[Named joint coordinates]
----------------

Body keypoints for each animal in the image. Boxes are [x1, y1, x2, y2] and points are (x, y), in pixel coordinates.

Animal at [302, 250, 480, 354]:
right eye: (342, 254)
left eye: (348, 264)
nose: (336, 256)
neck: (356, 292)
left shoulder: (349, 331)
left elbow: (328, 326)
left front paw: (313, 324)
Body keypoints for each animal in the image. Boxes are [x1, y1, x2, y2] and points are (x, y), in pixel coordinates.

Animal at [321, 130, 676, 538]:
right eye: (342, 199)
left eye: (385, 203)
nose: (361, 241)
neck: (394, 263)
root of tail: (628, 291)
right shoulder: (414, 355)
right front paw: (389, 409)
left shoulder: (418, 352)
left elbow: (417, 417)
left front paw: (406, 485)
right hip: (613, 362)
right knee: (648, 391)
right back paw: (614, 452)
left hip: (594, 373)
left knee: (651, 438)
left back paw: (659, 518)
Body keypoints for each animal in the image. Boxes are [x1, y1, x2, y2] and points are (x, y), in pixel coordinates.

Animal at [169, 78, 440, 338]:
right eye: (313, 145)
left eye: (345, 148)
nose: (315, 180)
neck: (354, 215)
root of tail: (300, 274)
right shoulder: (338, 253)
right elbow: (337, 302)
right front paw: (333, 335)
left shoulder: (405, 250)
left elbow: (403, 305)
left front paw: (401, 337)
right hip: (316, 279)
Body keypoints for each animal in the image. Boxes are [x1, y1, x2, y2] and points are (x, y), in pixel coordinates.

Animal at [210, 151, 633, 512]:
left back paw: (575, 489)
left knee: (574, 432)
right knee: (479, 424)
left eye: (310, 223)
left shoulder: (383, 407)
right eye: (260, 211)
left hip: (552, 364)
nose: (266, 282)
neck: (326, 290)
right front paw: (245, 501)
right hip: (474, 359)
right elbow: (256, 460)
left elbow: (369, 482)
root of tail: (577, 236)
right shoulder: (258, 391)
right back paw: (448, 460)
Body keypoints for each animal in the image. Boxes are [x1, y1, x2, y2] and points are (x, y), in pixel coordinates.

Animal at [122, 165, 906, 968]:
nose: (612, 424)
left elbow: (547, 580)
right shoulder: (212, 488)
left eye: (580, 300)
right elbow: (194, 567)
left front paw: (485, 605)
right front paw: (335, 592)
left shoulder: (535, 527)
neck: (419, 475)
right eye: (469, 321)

----------------

WORK TASK
Your answer must be a single number, the count of lines in the data that hold the string "tail".

ANSWER SECTION
3